## Provided passage
......
It may have already been brought to your attention but an organisation calling itself the "GanKinMan Foundation" is using the name and reputation of XXXXXXX to promote a tour of Australia by someone (Sherri Tenpenny) who is opposed to vaccination. This opposition extends to telling outright lies about vaccines, declaring that they are not just unnecessary but dangerous. Another speaker on the tour, Isaac Golden, was recently rejected as an expert witness by the Federal Court of Australia when he tried to promote the absurdity of homeopathic "vaccination".
There is no business registration for the GanKinMan Foundation in Australia (the word "Foundation" cannot be registered as part of a business name) and the organisation appears to be the work of a single person, Stephanie Messenger, who has written a book suggesting that children be deliberately exposed to measles and coauthored another book containing some of the most egregious lies ever told about vaccines. Her involvement is well hidden, but a little detective work turned up some telling coincidences.
I urge you to take action to counteract this abuse of the reputation of a great man.
The GanKinMan web site is at http://gankinman.com. I have had a bit to say about Sherri Tenpenny at https://www.ratbags.com/rsoles/comment/tenpenny.htm
As well as the discredited Dr Golden, one of the other speakers mentioned has been Norma Erickson from the incorrectly named SaneVax (they forgot the prefix "In"), although her name seems to have disappeared completely from a revised website about the events (it's still there on the external site managing the bookings). There are two series of events, one named "Birth, Baby and Beyond Seminar" and the other called "Raising Healthy Children Naturally Seminar".
......
Data drawn from a collection:
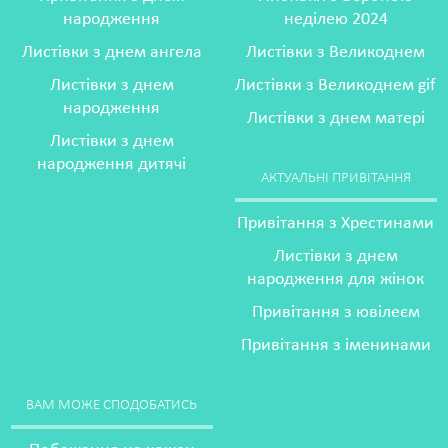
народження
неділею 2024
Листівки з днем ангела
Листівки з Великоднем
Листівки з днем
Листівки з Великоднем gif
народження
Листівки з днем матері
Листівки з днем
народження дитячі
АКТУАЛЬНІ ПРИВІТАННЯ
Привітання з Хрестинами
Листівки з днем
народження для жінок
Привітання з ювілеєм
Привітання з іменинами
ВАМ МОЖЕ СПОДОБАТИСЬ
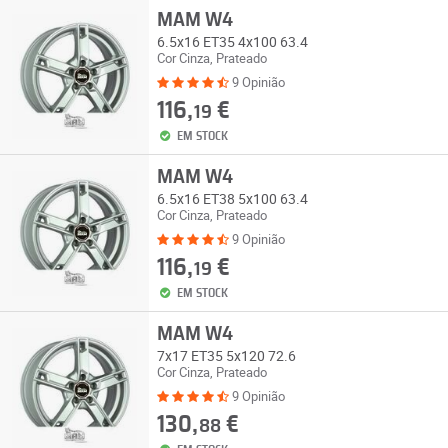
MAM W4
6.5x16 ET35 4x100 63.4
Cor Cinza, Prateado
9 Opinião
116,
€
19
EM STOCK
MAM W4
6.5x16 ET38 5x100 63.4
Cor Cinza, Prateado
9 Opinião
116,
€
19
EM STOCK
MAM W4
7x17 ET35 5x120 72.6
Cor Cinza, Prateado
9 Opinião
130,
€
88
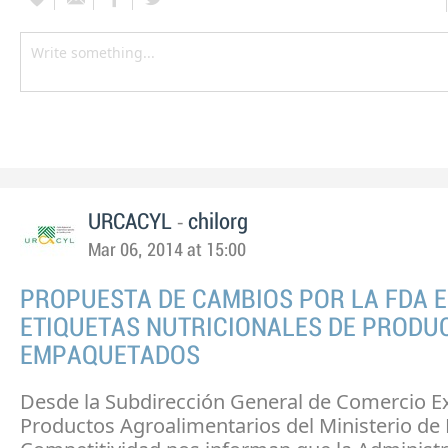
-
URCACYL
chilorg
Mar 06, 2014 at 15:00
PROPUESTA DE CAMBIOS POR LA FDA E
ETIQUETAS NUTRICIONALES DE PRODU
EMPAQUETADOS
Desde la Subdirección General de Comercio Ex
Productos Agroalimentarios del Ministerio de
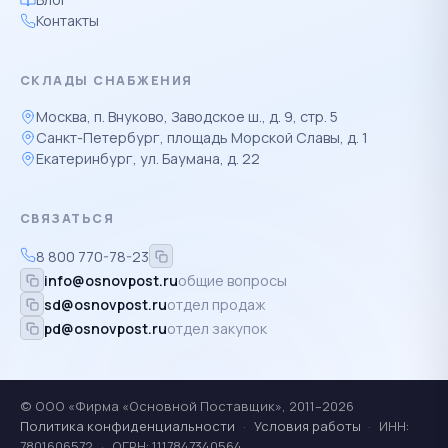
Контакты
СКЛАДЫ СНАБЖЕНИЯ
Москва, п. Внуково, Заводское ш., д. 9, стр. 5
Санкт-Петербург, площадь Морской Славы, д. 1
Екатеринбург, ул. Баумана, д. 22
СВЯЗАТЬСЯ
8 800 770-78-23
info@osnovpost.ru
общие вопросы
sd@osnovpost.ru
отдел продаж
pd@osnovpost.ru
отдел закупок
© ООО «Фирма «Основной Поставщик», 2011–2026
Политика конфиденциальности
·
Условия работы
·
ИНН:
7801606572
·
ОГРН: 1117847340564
......
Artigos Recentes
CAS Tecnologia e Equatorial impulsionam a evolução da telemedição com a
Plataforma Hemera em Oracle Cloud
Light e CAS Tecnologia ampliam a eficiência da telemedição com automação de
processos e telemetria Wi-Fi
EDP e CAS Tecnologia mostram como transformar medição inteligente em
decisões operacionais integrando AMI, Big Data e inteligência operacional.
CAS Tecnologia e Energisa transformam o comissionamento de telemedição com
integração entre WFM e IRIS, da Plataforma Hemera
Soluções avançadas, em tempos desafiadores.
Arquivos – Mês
......
## Work to complete
1) Summarize the passage on the GanKinMan Foundation in two sentences.
2) Decide whether each statement agrees with the passage on the GanKinMan Foundation. Answer yes or no, and quote the words that decide it.
(a) The GanKinMan Foundation holds a business registration in Australia.
(b) The Federal Court of Australia accepted Isaac Golden as an expert witness.
(c) One of the two event series is called "Raising Healthy Children Naturally Seminar".
3) Write the next part of the passage on the GanKinMan Foundation, beginning after its final sentence.
The items above come from a source separate from the passage on the GanKinMan Foundation.

## Task-by-task outputs
1) An organization calling itself the GanKinMan Foundation is promoting a tour of Australia by vaccination opponent Sherri Tenpenny, and another tour speaker, Isaac Golden, was recently rejected as an expert witness by the Federal Court of Australia. The organization has no business registration in Australia and appears to be the work of Stephanie Messenger alone, and the writer urges action against this abuse of a great man's reputation.

2)
(a) No: "There is no business registration for the GanKinMan Foundation in Australia"
(b) No: "was recently rejected as an expert witness by the Federal Court of Australia"
(c) Yes: "the other called "Raising Healthy Children Naturally Seminar""

3)
There has been an extraordinary amount of media attention given to these seminars, much of it resulting from actions of my friends in the Stop the AVN loose Facebook coalition. Everyone seems to be appearing everywhere on radio, television and in the press and so far, with one almost insignificant exception, no commentary has been sought from any of the regular anti-vaccination spokespeople. Maybe at last the media is grasping the concept of false balance. There is nothing that can be said in favour of Tenpenny's tour of lying. Moves have been made to attempt to get the Australian government to cancel Tenpenny's visa for Australia, but if she is coming here on a working rather than tourist visa there is probably little that can be done. There is a precedent for cancelling the visa of a visiting speech maker, but that was someone who was already in the country and was giving lectures which essentially suggested that rape and violence are legitimate means of seduction. While Tenpenny's views may be odious they probably aren't quite as offensive as that to the majority of people. Unfortunately.
I have asked for free media passes to the Sydney seminars. This just shows that I'm the sort of optimist who when he sees a glass half full of water says "It's not just half full, it's getting fuller and will soon overflow". I really would like to go to one of these so I'm going to have an appeal to raise the money to pay for my ticket into one of them. The price of a VIP ticket (which includes having my photograph taken with "Dr" Tenpenny!) is $100 so I'm going to ask for donations. If I don't raise the full $100 or I do and they won't sell me a ticket I'll donate the whole lot to the Children's Hospital at Westmead, and if I raise more than $100 the excess will go to the same place.
Please help get me to a seminar.
I don't think free tickets will be forthcoming.